As competitors like TotalEnergies, Eni, and BP reduce their presence in Africa’s upstream oil and gas sector, Shell is choosing a different path. The Anglo-Dutch energy group is pushing ahead with high-risk exploration and development, including deepwater drilling and the restart of inactive onshore fields.
On July 8, Shell signed a memorandum of understanding to relaunch an onshore oil field in Libya. Just days later, on Friday, July 11, it received approval to conduct ultra-deepwater drilling in the Orange Basin, off the coast of South Africa.
While the two moves may seem unrelated, they reflect Shell’s targeted strategy to stay active in Africa’s upstream sector, even in politically or legally uncertain environments.
Libya: Operating amid institutional instability
Shell’s return to onshore oil in Libya comes at a time when the country’s oil production is still vulnerable to disruption. Over the past year, major fields such as El-Sharara (300,000 barrels per day) and El-Feel have faced repeated shutdowns due to local protests and political unrest.
In late August 2024, the National Oil Corporation (NOC) said these stoppages led to a loss of about 63% of Libya’s daily output, which had reached 1.2 million barrels per day before the closures.
Tensions escalated in early September, when a disagreement between the NOC and the Central Bank of Libya over oil revenue management led to the cancellation of several crude shipments. Port data cited by local media showed exports falling from around 1 million barrels per day to under 180,000 in just one week — an 80% drop.
In January 2025, the NOC also underwent a leadership change. Farhat Bengdara was replaced by Massoud Suleman as interim chairman. Suleman pledged to improve transparency, including ending controversial oil-for-fuel swap deals that have long faced criticism for their lack of clarity.
All this is happening in a fragile political climate, marked by competing executive authorities and ongoing disputes over control of oil resources.
South Africa: Legal uncertainty surrounds offshore drilling
In South Africa, Shell has received permission to drill in the offshore Orange Basin, but the regulatory landscape remains unclear. The company is still facing legal challenges linked to earlier exploration efforts.

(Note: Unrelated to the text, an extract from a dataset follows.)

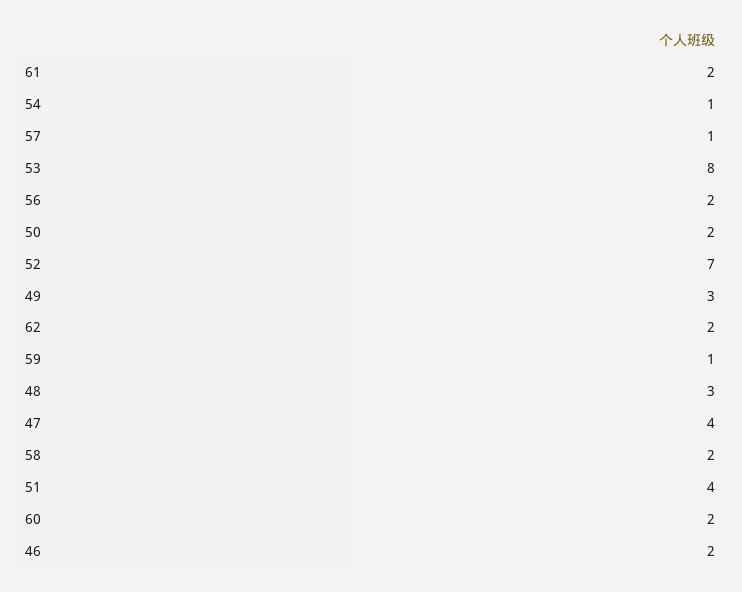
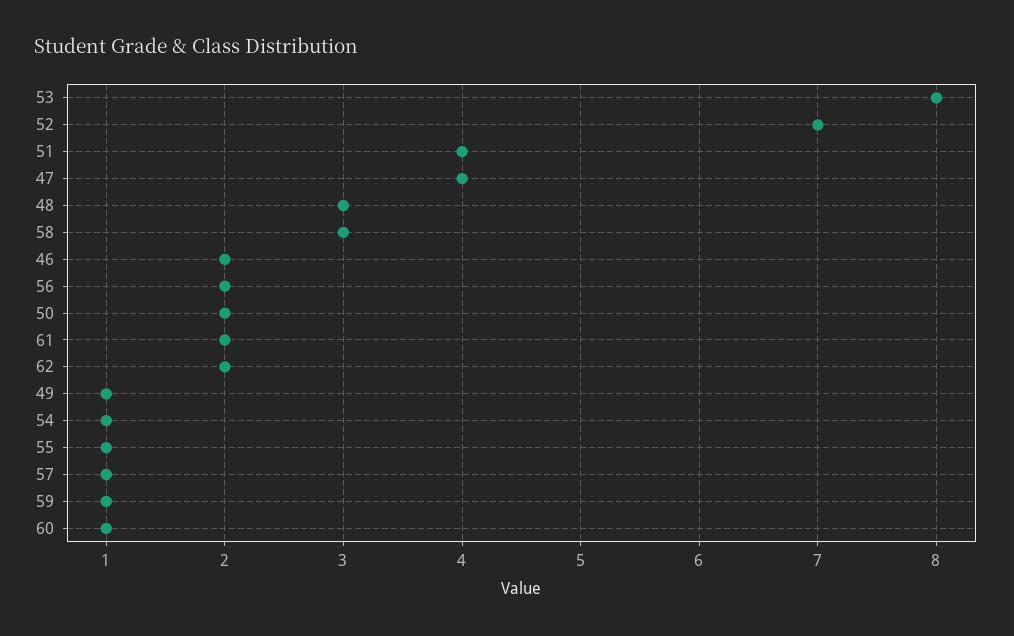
49: 3 -> 1
58: 2 -> 3
60: 2 -> 1
55: none -> 1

One major case stems from a 2021 seismic survey off the Wild Coast, which was blocked by the Makhanda High Court in 2022 over inadequate consultation with local communities. In June 2024, the Supreme Court of Appeal partly overturned that decision.
The appellate court ruled that the Department of Mineral Resources acted within its powers in granting the permit, but acknowledged that the public consultation process had been flawed. The court ordered new steps to ensure compliance with public participation rules under South African law. The case is still under review by the Constitutional Court.
Shell’s approach stands in contrast to that of some of its peers, such as TotalEnergies, which have taken a more cautious stance in parts of the African market. In March 2024, Shell also relaxed some of its own climate commitments by postponing certain emissions reduction targets.